→ **Data provided**:
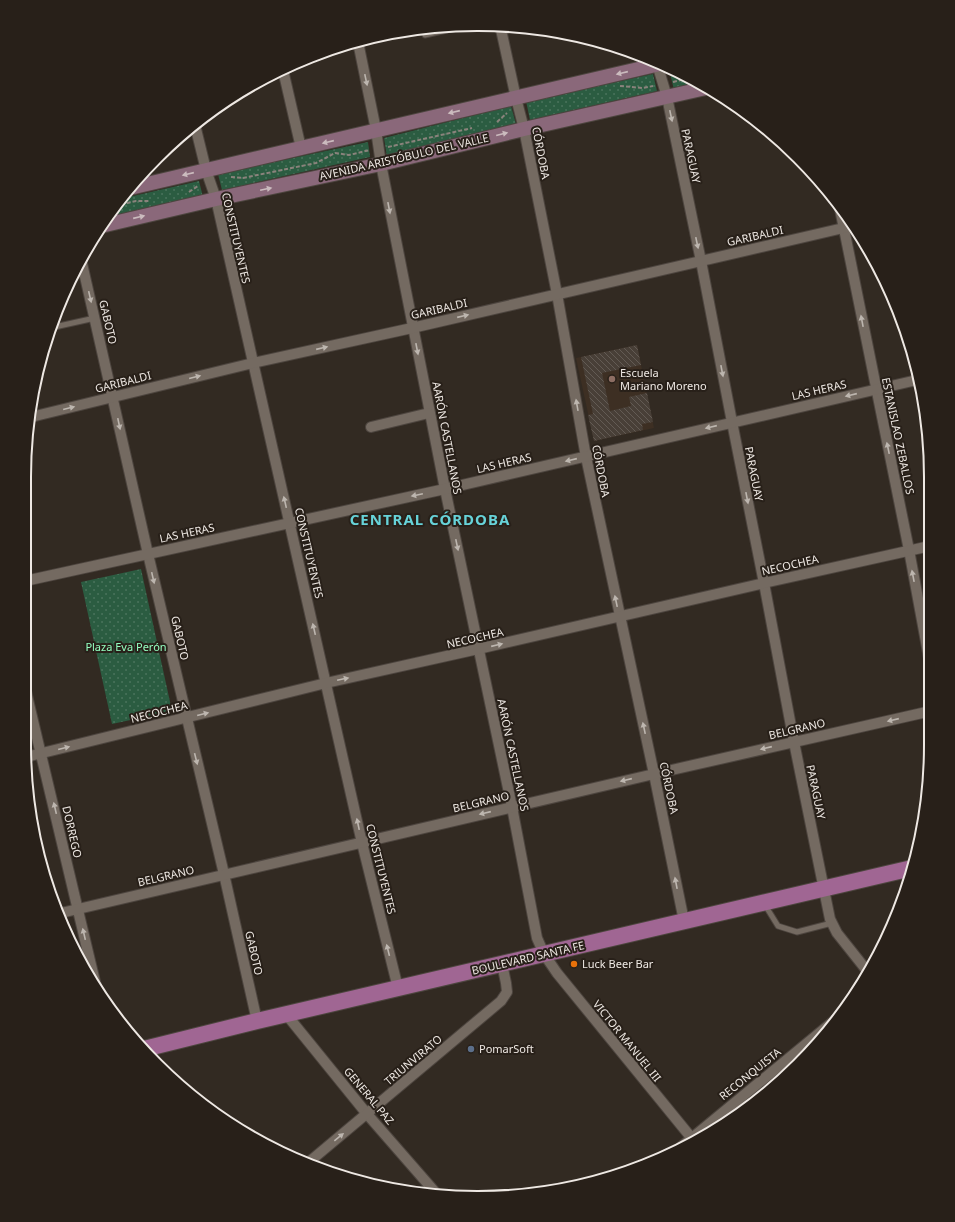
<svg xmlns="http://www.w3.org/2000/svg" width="955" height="1222" font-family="'Noto Sans',sans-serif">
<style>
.built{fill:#3d2f23}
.park{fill:url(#park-dots)}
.building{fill:url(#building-back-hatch)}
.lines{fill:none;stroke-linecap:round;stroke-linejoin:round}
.lane-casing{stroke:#4d453f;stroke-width:7}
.street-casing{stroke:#4d453f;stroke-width:12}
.secondary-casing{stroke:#4d453f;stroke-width:16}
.primary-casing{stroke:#4d453f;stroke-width:18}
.path{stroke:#8a837c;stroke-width:2;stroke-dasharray:4 2;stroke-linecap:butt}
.lane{stroke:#746a61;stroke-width:5}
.street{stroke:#746a61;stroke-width:10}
.secondary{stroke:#8a687a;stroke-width:14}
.primary{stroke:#a06693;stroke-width:16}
.oneway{fill:#cbbbbe}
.oneway2{fill:#bdb6af}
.education-dot{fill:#8d6e63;stroke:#282019;stroke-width:1.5}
.food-dot{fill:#e8710a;stroke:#282019;stroke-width:1.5}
.service-dot{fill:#5c6f8a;stroke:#282019;stroke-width:1.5}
.labels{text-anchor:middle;stroke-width:4;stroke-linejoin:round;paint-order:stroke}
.street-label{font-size:11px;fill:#eee8e3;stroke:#282019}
.poi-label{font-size:11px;fill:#eee8e3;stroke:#282019;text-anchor:start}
.park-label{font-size:11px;fill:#94fec0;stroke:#282019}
.district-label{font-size:15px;font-weight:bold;letter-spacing:1px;fill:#67d3d9;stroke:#282019}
.rim{fill:none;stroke:#eee8e3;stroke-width:2}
</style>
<defs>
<pattern id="park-dots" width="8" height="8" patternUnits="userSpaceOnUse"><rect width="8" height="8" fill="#2b5c41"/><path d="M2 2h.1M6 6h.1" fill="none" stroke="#4a735c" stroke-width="1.8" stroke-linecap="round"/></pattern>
<pattern id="building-back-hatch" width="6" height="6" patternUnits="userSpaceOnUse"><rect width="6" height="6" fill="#483f37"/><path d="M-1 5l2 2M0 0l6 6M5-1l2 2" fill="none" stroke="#635b54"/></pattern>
</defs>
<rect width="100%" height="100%" fill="#322a22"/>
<polygon class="built" points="637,345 654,428 594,441 576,358"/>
<g class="park">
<path d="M 669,69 C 677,68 692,79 699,84 L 674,90 Z"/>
<polygon points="653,74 657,91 530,120 526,101"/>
<polygon points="511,106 516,124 387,157 384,138"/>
<polygon points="368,142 370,157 222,190 218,174"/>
<polygon points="199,181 203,197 119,216 115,206 120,199"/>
<polygon points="141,569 172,711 112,724 81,582"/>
</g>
<polygon class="building" points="637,345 641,365 602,373 610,411 631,406 629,397 647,393 653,422 642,424 643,430 594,441 588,415 593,414 581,357"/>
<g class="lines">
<g class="lane-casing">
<g id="lane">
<polyline points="425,35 464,26"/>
<polyline points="50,328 95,318"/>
<polyline points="765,905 778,926 797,932 832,923"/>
</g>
</g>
<g class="street-casing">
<g id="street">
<polyline points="500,25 516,98 524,129 557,294 586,457 654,774 684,921"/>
<polyline points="358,42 376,130 381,164 445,489 512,807 537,938 544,954 557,973 694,1141"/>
<polyline points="657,64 667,97 701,261 732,422 764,583 794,742 830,919 837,933 868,972"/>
<polyline points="283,70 301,148"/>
<polyline points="195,125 206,170 216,199 362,843 398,988"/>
<polyline points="840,209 909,550 931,669"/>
<polyline points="81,259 148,554 224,874 257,1021"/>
<polyline points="31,417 253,363 412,328 852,226"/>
<polyline points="371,427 429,413"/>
<polyline points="25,581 445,489 917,380"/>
<polyline points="24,683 96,986"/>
<polyline points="26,757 326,683 478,649 764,583 930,546"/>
<polyline points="61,913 654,774 931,711"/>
<polyline points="286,1014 367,1114 435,1192"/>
<polyline points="681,1147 835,1020"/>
<polyline points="309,1162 501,1001 507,992 506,983 502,964"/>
</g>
</g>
<g class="secondary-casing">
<g id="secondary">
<polyline points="130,188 660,64"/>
<polyline points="101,226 216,199 381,164 524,129 706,88"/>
</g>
</g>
<g class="primary-casing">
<polyline id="primary" points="144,1049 257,1021 912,868"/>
</g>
<g class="path">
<polyline points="673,82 690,78"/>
<polyline points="620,86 643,88 653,86"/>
<polyline points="497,122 507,113"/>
<polyline points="388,147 472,128"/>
<polyline points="231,177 243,178 316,163 335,153 349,155 370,150"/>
<polyline points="189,192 198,186"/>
<polyline points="115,206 136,201 150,201"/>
</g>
<use href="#lane" class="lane"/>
<use href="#street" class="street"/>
<use href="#secondary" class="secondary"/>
<use href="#primary" class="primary"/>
</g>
<defs><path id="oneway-solid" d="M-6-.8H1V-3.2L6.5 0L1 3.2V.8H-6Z"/></defs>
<g class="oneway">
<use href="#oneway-solid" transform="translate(622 73) rotate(167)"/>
<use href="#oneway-solid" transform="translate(454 112) rotate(167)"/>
<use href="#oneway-solid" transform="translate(502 134) rotate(-14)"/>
<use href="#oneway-solid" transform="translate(328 142) rotate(167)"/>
<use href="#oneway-solid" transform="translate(188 174) rotate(167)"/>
<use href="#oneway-solid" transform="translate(266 189) rotate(-12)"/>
<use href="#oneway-solid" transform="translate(139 217) rotate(-13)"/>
</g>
<g class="oneway2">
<use href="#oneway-solid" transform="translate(366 80) rotate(78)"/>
<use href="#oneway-solid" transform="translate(671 116) rotate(78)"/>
<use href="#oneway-solid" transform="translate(389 208) rotate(79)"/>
<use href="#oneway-solid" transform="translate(697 243) rotate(78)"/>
<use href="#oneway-solid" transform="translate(90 297) rotate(77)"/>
<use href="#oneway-solid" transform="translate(463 316) rotate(-13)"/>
<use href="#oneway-solid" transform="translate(862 321) rotate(-101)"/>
<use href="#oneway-solid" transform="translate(322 348) rotate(-13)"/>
<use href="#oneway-solid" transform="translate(417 349) rotate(79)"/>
<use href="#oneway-solid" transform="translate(722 371) rotate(79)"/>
<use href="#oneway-solid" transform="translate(195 377) rotate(-14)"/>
<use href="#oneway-solid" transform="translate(851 395) rotate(167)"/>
<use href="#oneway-solid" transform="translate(577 405) rotate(-100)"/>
<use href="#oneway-solid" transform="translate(69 408) rotate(-14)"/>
<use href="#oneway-solid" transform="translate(119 424) rotate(78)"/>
<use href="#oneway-solid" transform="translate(711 427) rotate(167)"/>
<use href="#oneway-solid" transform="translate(888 448) rotate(-102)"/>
<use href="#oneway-solid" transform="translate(571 460) rotate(167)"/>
<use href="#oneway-solid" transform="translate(417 495) rotate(168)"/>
<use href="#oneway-solid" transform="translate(747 498) rotate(79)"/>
<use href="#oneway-solid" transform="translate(285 502) rotate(-103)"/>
<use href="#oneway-solid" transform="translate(457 545) rotate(78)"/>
<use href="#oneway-solid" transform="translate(913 576) rotate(-101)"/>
<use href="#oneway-solid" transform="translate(153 578) rotate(77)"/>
<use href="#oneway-solid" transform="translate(616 601) rotate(-102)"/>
<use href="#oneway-solid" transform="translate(314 629) rotate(-103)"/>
<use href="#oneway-solid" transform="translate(497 645) rotate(-13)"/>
<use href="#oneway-solid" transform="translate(343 679) rotate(-12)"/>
<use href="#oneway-solid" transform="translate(203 714) rotate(-14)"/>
<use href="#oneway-solid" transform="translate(893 720) rotate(167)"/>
<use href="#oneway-solid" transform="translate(644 728) rotate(-102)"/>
<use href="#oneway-solid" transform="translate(64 748) rotate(-14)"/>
<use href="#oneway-solid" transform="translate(766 748) rotate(167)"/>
<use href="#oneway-solid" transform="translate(196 759) rotate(76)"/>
<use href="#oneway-solid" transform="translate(626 780) rotate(167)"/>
<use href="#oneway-solid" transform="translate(55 808) rotate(-103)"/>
<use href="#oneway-solid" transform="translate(485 813) rotate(167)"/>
<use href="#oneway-solid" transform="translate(358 824) rotate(-102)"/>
<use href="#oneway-solid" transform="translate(676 883) rotate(-101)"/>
<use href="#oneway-solid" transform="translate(84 934) rotate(-103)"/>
<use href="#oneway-solid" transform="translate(388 950) rotate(-104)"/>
<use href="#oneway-solid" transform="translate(339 1137) rotate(-39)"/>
</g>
<circle class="education-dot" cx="612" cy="379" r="4"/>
<circle class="food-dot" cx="574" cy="964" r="4"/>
<circle class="service-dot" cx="471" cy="1049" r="4"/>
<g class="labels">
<g class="street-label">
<text transform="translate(541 153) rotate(79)" y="4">CÓRDOBA</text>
<text transform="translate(691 156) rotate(78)" y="4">PARAGUAY</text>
<text transform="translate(404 157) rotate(-13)" y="4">AVENIDA ARISTÓBULO DEL VALLE</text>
<text transform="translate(755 236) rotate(-13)" y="4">GARIBALDI</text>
<text transform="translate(236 238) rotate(77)" y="4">CONSTITUYENTES</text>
<text transform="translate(439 309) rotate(-13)" y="4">GARIBALDI</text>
<text transform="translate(108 322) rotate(77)" y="4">GABOTO</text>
<text transform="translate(123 382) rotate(-14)" y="4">GARIBALDI</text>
<text transform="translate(819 390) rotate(-13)" y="4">LAS HERAS</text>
<text transform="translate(898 436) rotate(78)" y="4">ESTANISLAO ZEBALLOS</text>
<text transform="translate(447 438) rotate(79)" y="4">AARÓN CASTELLANOS</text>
<text transform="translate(504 463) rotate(-13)" y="4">LAS HERAS</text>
<text transform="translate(601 471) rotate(79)" y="4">CÓRDOBA</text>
<text transform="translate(754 474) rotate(79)" y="4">PARAGUAY</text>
<text transform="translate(187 533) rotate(-12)" y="4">LAS HERAS</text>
<text transform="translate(309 553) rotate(77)" y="4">CONSTITUYENTES</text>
<text transform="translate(790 565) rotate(-13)" y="4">NECOCHEA</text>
<text transform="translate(180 638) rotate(77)" y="4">GABOTO</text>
<text transform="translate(475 638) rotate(-13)" y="4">NECOCHEA</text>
<text transform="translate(159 712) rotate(-14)" y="4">NECOCHEA</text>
<text transform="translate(797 729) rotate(-13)" y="4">BELGRANO</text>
<text transform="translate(513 755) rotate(78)" y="4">AARÓN CASTELLANOS</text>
<text transform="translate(669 788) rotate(78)" y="4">CÓRDOBA</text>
<text transform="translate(816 792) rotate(78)" y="4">PARAGUAY</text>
<text transform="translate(481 802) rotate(-13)" y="4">BELGRANO</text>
<text transform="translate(72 832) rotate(77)" y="4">DORREGO</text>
<text transform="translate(381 869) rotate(76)" y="4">CONSTITUYENTES</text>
<text transform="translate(166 876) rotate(-13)" y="4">BELGRANO</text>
<text transform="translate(254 953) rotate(77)" y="4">GABOTO</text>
<text transform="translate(528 958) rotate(-13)" y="4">BOULEVARD SANTA FE</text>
<text transform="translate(627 1041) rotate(51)" y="4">VICTOR MANUEL III</text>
<text transform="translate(413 1060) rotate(-40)" y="4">TRIUNVIRATO</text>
<text transform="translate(750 1074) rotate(-39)" y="4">RECONQUISTA</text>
<text transform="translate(369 1096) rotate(50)" y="4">GENERAL PAZ</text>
</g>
<g class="poi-label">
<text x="620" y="377">Escuela<tspan x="620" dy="13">Mariano Moreno</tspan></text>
<text x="582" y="968">Luck Beer Bar</text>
<text x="479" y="1053">PomarSoft</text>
</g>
<g class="park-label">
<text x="126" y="651">Plaza Eva Perón</text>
</g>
<g class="district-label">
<text x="430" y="525">CENTRAL CÓRDOBA</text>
</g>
</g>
<path d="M0 0H955V1222H0ZM477 31H478A446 446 0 0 1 924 477V745A446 446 0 0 1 478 1191H477A446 446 0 0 1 31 745V477A446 446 0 0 1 477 31Z" fill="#282019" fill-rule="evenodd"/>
<path class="rim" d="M477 31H478A446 446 0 0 1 924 477V745A446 446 0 0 1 478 1191H477A446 446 0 0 1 31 745V477A446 446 0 0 1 477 31Z"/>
</svg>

→ **What you will do**: Check each line above for "lines" and state how many match, answering with only the number.

→ **Response for this exercise**: 2